- _EXTRAIT ÉTUDIÉ_
....
Récit irritant certes car le style du bonhomme, que l'on associe du coup à sa personnalité, est assez vieille France, un brin conservateur par rapport à la "beeeelle langue française", à la fois précieux et frisant parfois avec le ridicule, ampoulé. L'écriture semble alors aller de concert avec la personne de l'écrivain, universitaire et intellectuel parisien enfermé dans son petit monde, un peu frileux et soucieux, semble-t-il, de donner une bonne image de lui-même ... Dominique Noguez fréquente des gens bien, genre Philippe Sollers and co, il sort tous les soirs à l'Opéra ou au restaurant, il n'aime pas faire de vagues... Je n'ai pas d'abord pas compris d'abord pourquoi le personnage semble faire si grand cas de sa réputation, au point de ne pas vouloir affirmer son homosexualité en public, comme si dans le milieu des intellectuels parisiens cela était un souci... 
Mais attention ce livre s'avère bien plus fin qu'il n'apparait et son auteur avec. Car voilà que ce dernier nous explique très clairement que cet apparent grand souci du quant dira t'on n'est en fait qu'une forte réticence à dévoiler sa vie privée à son entourage, une forme de pudeur. Disons que pour Noguez, il y a l'extérieur et l'intérieur, le public et le privé, et les deux mondes ne doivent pas forcément se mêler. On mesure donc combien ce livre qui justement n'est qu'une longue exposition de soi, va à l'encontre de la personnalité publique de l'auteur. La littérature comme révélation de soi aux autres... Et on s'aperçoit au fil de cette longue confession que ce que l'on croyait être du conformisme n'était que de la réserve, il s'en explique d'ailleurs très intelligemment. Et puis, au sujet de ses goûts littéraires, quand il nous dit qu'il adore Houellebecq depuis la première heure comment l'accuser d'être confiné dans son petit monde ?

Fondamentalement ce dont parle ce livre, l'humiliation consentie lorsqu'on accepte tout par amour, la souffrance du désir inassouvi, la douleur d'une passion non réciproque, voilà qui est bouleversant... Comment ne pas verser une larme quand l'auteur nous avoue pour finir que cet amour bancal, sans réciprocité réelle, pour un jeune gars égoïste et trop gâté a été, pourtant, la plus belle relation qu'il ait jamais vécue... J'ai du mal à imaginer les autres le pauvre!... Dominique Noguez affirme n'avoir jamais connu de son existence l'amour partagé, sa  vie sentimentale et sexuelle est d'un pathétique terrible, et à aucun moment, nous dit-il, il n'a pu faire concilier  désir et amour, sexe et affection ... quel bilan lucide et d'une tristesse infinie... Finalement Cyril, de manière désinvolte et souvent cruelle, lui aura tout de même offert des "lambeaux d'amour" et cela est mieux que rien... 

Au final, Une année qui commence bien, malgré son écriture un peu amidonnée et coincée aux entournures, m'a touchée, émue... Cette radioscopie minutieuse d'une passion, l'ai lue comme le récit du don de soi, à la fois dans l'amour et dans l'écriture.
....
- _CONSIGNE 1_
Reproduisez fidèlement le passage de la critique qui commence par les mots « Au final, Une » et se termine par « et dans l'écriture. ».
- _CONSIGNE 2_
Dans les lignes placées plus bas, retranscrivez à l'identique le passage qui va de la ligne contenant « BAISERS IODÉS • SAMEDI » jusqu'à celle contenant « SAMEDI 26 SEPTEMBRE », ces deux lignes comprises.
Cette critique et les lignes qui viennent ensuite sont deux matériaux sans rapport entre eux.

- _SUPPORT DE TRAVAIL_
....
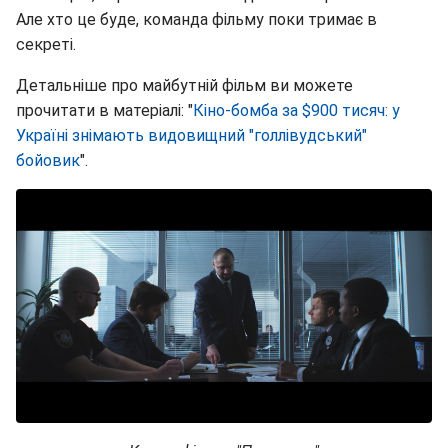
Але хто це буде, команда фільму поки тримає в
секреті.
Детальніше про майбутній фільм ви можете
прочитати в матеріалі: "
Кіно-бомба за $900 тисяч: у
Україні знімають видовищний "голлівудський"
бойовик
".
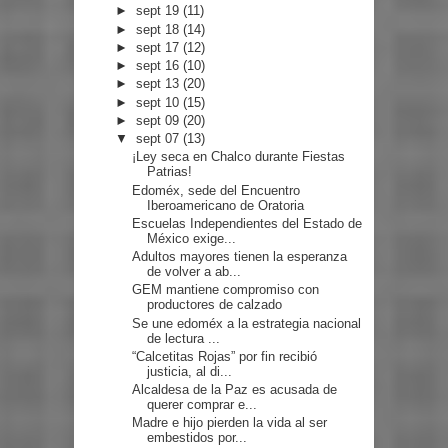
►
sept 19
(11)
►
sept 18
(14)
►
sept 17
(12)
►
sept 16
(10)
►
sept 13
(20)
►
sept 10
(15)
►
sept 09
(20)
▼
sept 07
(13)
¡Ley seca en Chalco durante Fiestas
Patrias!
Edoméx, sede del Encuentro
Iberoamericano de Oratoria
Escuelas Independientes del Estado de
México exige...
Adultos mayores tienen la esperanza
de volver a ab...
GEM mantiene compromiso con
productores de calzado
Se une edoméx a la estrategia nacional
de lectura ...
“Calcetitas Rojas” por fin recibió
justicia, al di...
Alcaldesa de la Paz es acusada de
querer comprar e...
Madre e hijo pierden la vida al ser
embestidos por...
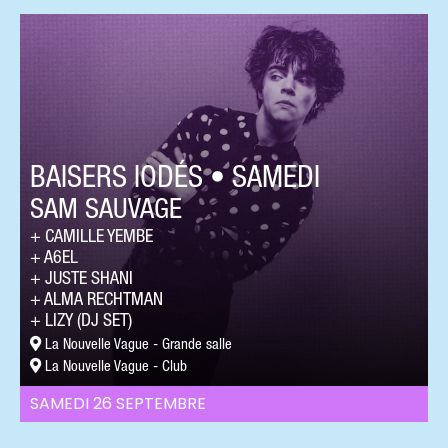
BAISERS IODÉS • SAMEDI
SAM SAUVAGE
CAMILLE YEMBE
A6EL
JUSTE SHANI
ALMA RECHTMAN
LIZY (DJ SET)
La Nouvelle Vague - Grande salle
La Nouvelle Vague - Club
SAMEDI 26 SEPTEMBRE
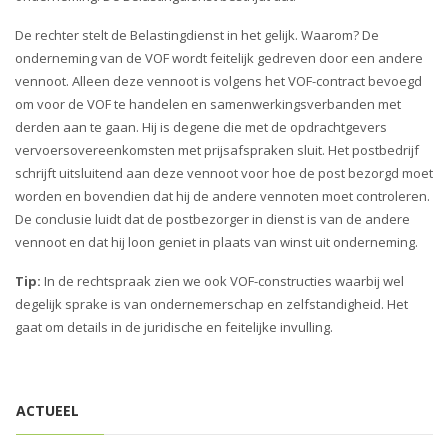
i
o
De rechter stelt de Belastingdienst in het gelijk. Waarom? De
n
onderneming van de VOF wordt feitelijk gedreven door een andere
vennoot. Alleen deze vennoot is volgens het VOF-contract bevoegd
om voor de VOF te handelen en samenwerkingsverbanden met
derden aan te gaan. Hij is degene die met de opdrachtgevers
vervoersovereenkomsten met prijsafspraken sluit. Het postbedrijf
schrijft uitsluitend aan deze vennoot voor hoe de post bezorgd moet
worden en bovendien dat hij de andere vennoten moet controleren.
De conclusie luidt dat de postbezorger in dienst is van de andere
vennoot en dat hij loon geniet in plaats van winst uit onderneming.
Tip:
In de rechtspraak zien we ook VOF-constructies waarbij wel
degelijk sprake is van ondernemerschap en zelfstandigheid. Het
gaat om details in de juridische en feitelijke invulling.
ACTUEEL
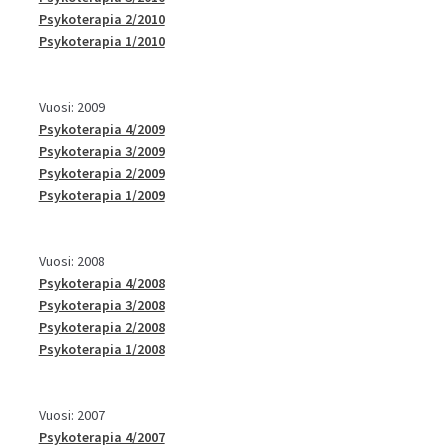
Psykoterapia 2/2010
Psykoterapia 1/2010
Vuosi: 2009
Psykoterapia 4/2009
Psykoterapia 3/2009
Psykoterapia 2/2009
Psykoterapia 1/2009
Vuosi: 2008
Psykoterapia 4/2008
Psykoterapia 3/2008
Psykoterapia 2/2008
Psykoterapia 1/2008
Vuosi: 2007
Psykoterapia 4/2007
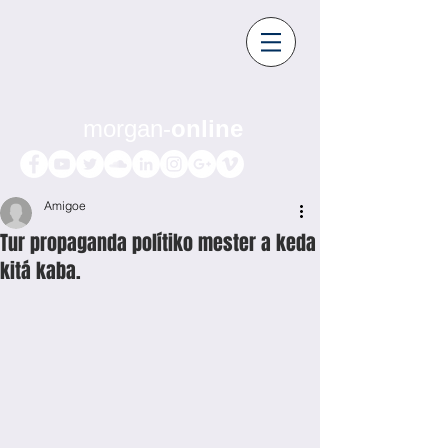
morgan-
online
Amigoe
Tur propaganda polítiko mester a keda
kitá kaba.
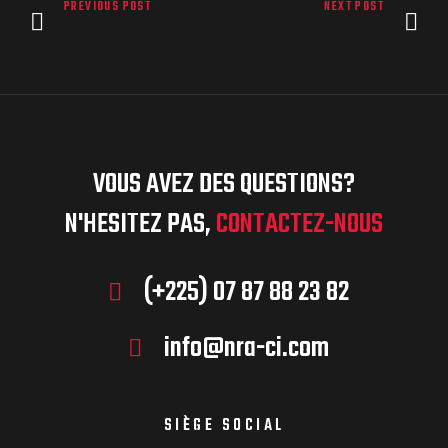
PREVIOUS POST
NEXT POST
VOUS AVEZ DES QUESTIONS?
N'HESITEZ PAS,
CONTACTEZ-NOUS
(+225) 07 87 88 23 82
info@nra-ci.com
SIÈGE SOCIAL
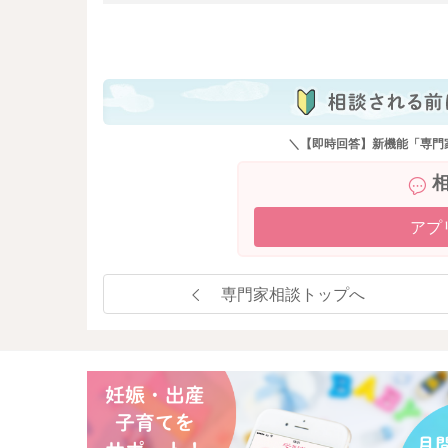
も
＼【即時回答】新機能「専門
アプ
専門家相談トップへ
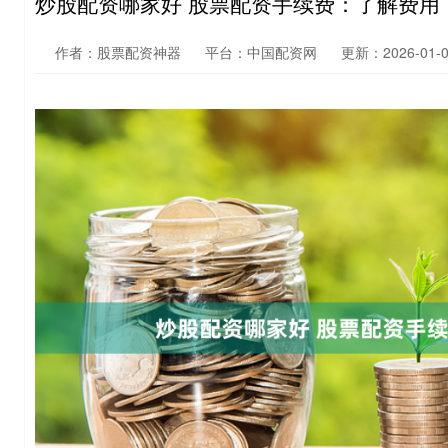
炒股配资哪家好 股票配资手续费：了解费用
作者：股票配资神器
平台：中国配资网
更新：2026-01-07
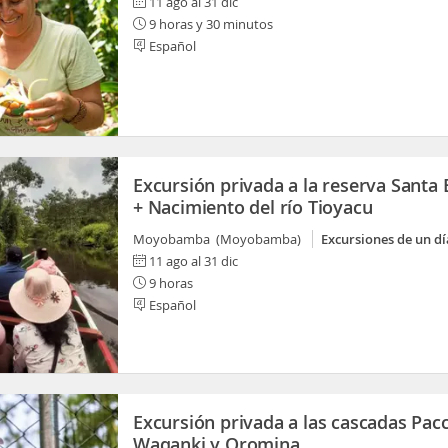
11 ago al 31 dic
9 horas y 30 minutos
Español
Excursión privada a la reserva Santa 
+ Nacimiento del río Tioyacu
Moyobamba (Moyobamba)
Excursiones de un dí
11 ago al 31 dic
9 horas
Español
Excursión privada a las cascadas Pac
Waqanki y Oromina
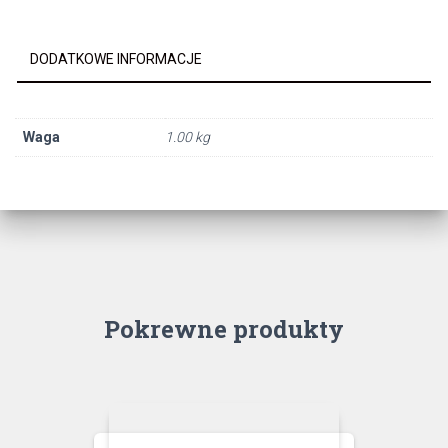
CHROM
DODATKOWE INFORMACJE
Waga
1.00 kg
Pokrewne produkty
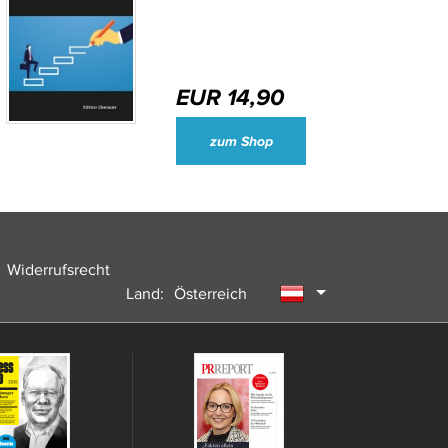
EUR 14,90
Wirtschaftsjournalisten und Unternehmenssprecher des Jahres 2024
zum Shop
Widerrufsrecht
Land:
Österreich
Deutschland
Schweiz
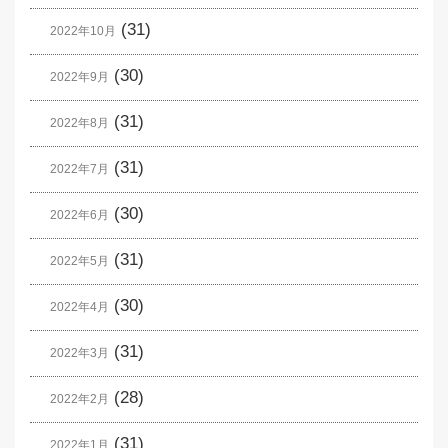
(31)
2022年10月
(30)
2022年9月
(31)
2022年8月
(31)
2022年7月
(30)
2022年6月
(31)
2022年5月
(30)
2022年4月
(31)
2022年3月
(28)
2022年2月
(31)
2022年1月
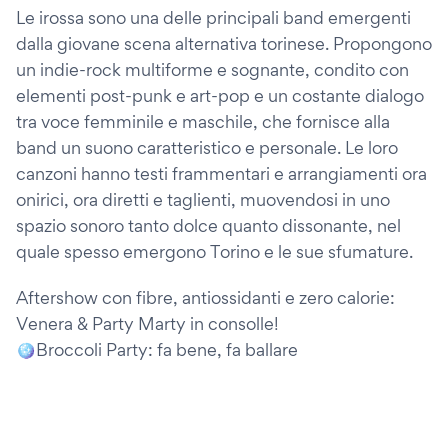
Le irossa sono una delle principali band emergenti
dalla giovane scena alternativa torinese. Propongono
un indie-rock multiforme e sognante, condito con
elementi post-punk e art-pop e un costante dialogo
tra voce femminile e maschile, che fornisce alla
band un suono caratteristico e personale. Le loro
canzoni hanno testi frammentari e arrangiamenti ora
onirici, ora diretti e taglienti, muovendosi in uno
spazio sonoro tanto dolce quanto dissonante, nel
quale spesso emergono Torino e le sue sfumature.
Aftershow con fibre, antiossidanti e zero calorie:
Venera & Party Marty in consolle!
🪩Broccoli Party: fa bene, fa ballare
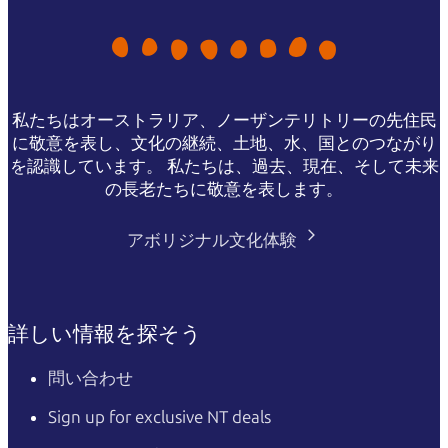
私たちはオーストラリア、ノーザンテリトリーの先住民
に敬意を表し、文化の継続、土地、水、国とのつながり
を認識しています。 私たちは、過去、現在、そして未来
の長老たちに敬意を表します。
アボリジナル文化体験
詳しい情報を探そう
問い合わせ
Sign up for exclusive NT deals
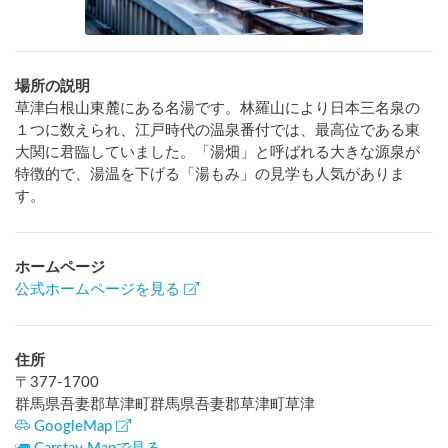
場所の説明
草津白根山東麓にある名湯です。林羅山により日本三名泉の
１つに数えられ、江戸時代の温泉番付では、最高位である東
大関に君臨していました。「湯畑」と呼ばれる大きな源泉が
特徴的で、湯温を下げる「湯もみ」の見学も人気がありま
す。
ホームページ
公式ホームページを見る
住所
〒
377-1700
群馬県吾妻郡草津町群馬県吾妻郡草津町草津
GoogleMap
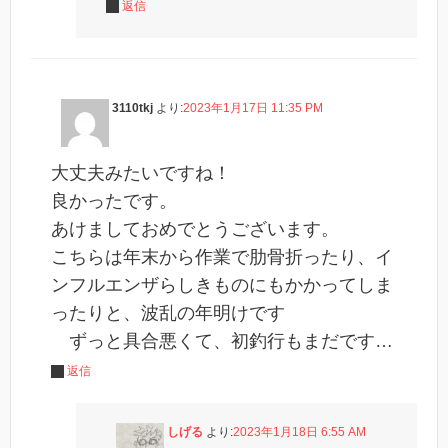
返信
3110tkj
より:
2023年1月17日 11:35 PM
大丈夫みたいですね！
良かったです。
あけましておめでとうございます。
こちらは年末から作業で肋骨折ったり、イ
ンフルエンザらしきものにもかかってしま
ったりと、波乱の年明けです
ずっと具合悪くて、初釣行もまだです…
返信
しげる
より:
2023年1月18日 6:55 AM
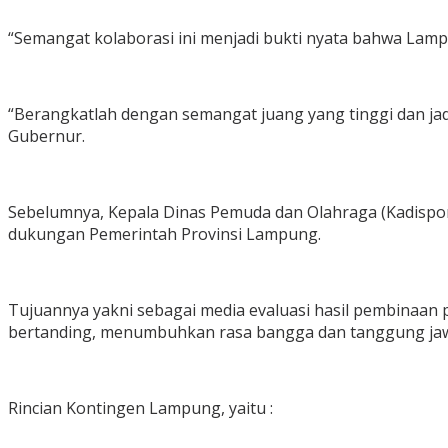
“Semangat kolaborasi ini menjadi bukti nyata bahwa Lamp
“Berangkatlah dengan semangat juang yang tinggi dan jadi
Gubernur.
Sebelumnya, Kepala Dinas Pemuda dan Olahraga (Kadispo
dukungan Pemerintah Provinsi Lampung.
Tujuannya yakni sebagai media evaluasi hasil pembinaan p
bertanding, menumbuhkan rasa bangga dan tanggung jawa
Rincian Kontingen Lampung, yaitu :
....
- _RÉPONSE ATTENDUE 1_
Au final, Une année qui commence bien, malgré son écriture un peu amidonnée et coincée aux entournures, m'a touchée, émue... Cette radioscopie minutieuse d'une passion, l'ai lue comme le récit du don de soi, à la fois dans l'amour et dans l'écriture.

- _RÉPONSE ATTENDUE 2_
BAISERS IODÉS • SAMEDI
SAM SAUVAGE
CAMILLE YEMBE
A6EL
JUSTE SHANI
ALMA RECHTMAN
LIZY (DJ SET)
La Nouvelle Vague - Grande salle
La Nouvelle Vague - Club
SAMEDI 26 SEPTEMBRE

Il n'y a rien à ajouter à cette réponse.